Rabindranath Tagore is a well-known poet and writer who combines the best of his Eastern culture with his expansive education and western influences. He received the Nobel Prize for Literature in 1913 and even received a knighthood in 1915 although he resigned his knighthood four years later after the British massacre at Amritsar. His genuine desire was for world peace and for a universal humanity encompassing all cultures, races and religions. His philosophy transcends all the differences and strives to unite mankind.
In his prayer / poem Where The Mind is Without Fear, Tagore expresses his vision of a future of informed individuals who are united by "ever widening thought and action." Tagore acknowledges the restrictions and debilitating effects of "narrow domestic walls" which represent the self-imposed boundaries that people place upon themselves and particularly upon the mind which do not allow for the free flow of thoughts. In the place where "knowledge is free," every man can be proud and as "the head is held high" there is no judgment and there is a sincerity because "words come out from the depth of truth."

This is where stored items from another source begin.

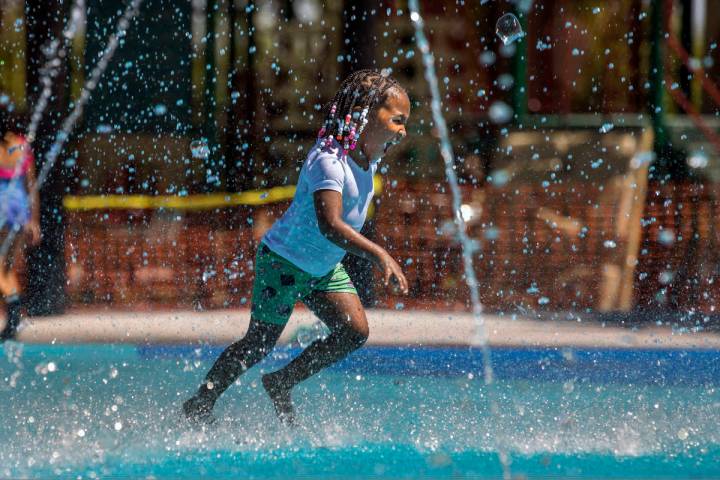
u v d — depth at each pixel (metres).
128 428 14.44
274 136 47.44
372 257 13.27
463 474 12.24
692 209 37.72
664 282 29.58
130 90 44.53
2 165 24.73
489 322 24.72
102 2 44.09
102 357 20.19
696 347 21.02
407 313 26.03
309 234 14.16
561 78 46.69
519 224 37.56
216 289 29.70
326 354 14.73
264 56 48.38
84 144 42.91
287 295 14.50
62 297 25.64
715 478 12.11
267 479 11.98
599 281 30.03
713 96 44.75
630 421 15.27
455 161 45.59
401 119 14.05
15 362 19.59
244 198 35.00
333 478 12.04
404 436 14.25
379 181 28.64
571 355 20.42
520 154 45.53
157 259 33.34
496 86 46.44
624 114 46.78
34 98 26.39
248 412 15.59
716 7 47.78
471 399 16.88
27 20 26.42
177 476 12.07
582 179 44.53
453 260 33.00
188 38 45.25
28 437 13.84
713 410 16.06
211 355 20.48
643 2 46.75
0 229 26.25
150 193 43.06
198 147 40.25
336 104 14.01
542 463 12.80
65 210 26.06
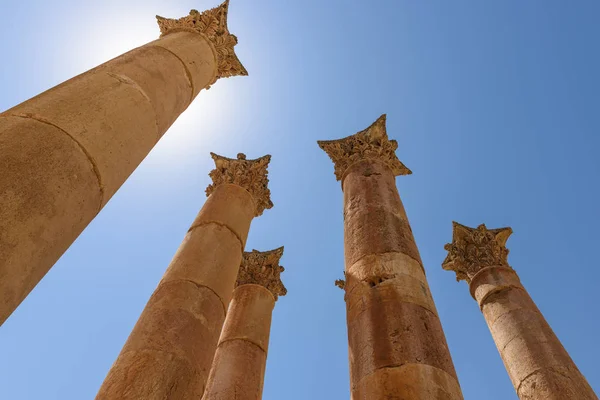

For Tagore, an ideal model exists for India when "tireless striving stretches its arms towards perfection" indicating the value of deep thought and consideration without clouding the mind with "dreary desert sand" which suggests that the danger lies in a failure to recognize what makes sense and what doesn't (what is logical and what is not). It is essential to follow "the clear stream of reason" and to be guided by "my father." The ending reveals Tagore's aspirations for his people as he implores "let my country awake."